[Stored data entries]
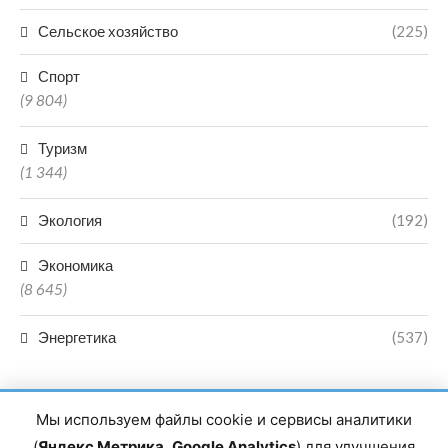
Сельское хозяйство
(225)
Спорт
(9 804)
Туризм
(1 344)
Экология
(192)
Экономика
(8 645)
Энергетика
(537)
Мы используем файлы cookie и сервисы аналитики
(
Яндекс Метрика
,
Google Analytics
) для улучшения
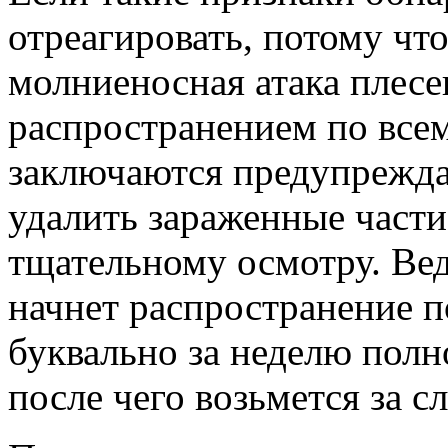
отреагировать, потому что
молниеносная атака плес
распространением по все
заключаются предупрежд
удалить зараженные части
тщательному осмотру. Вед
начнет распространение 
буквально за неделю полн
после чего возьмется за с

...

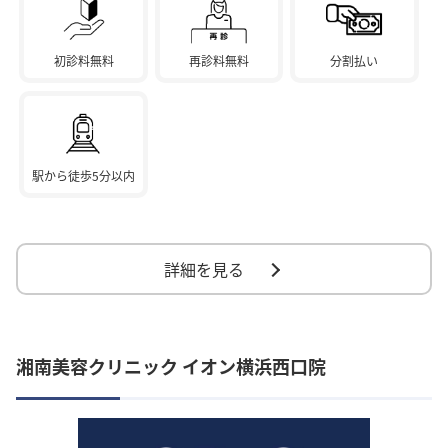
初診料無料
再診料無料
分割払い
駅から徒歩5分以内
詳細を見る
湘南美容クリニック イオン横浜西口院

Your assignment
From the data above, reproduce word for word the lines running from the line with "заключаются предупрежд" to the line with "после чего возьмется за с", ends included.

Final answer
заключаются предупрежд
удалить зараженные части
тщательному осмотру. Вед
начнет распространение 
буквально за неделю полн
после чего возьмется за с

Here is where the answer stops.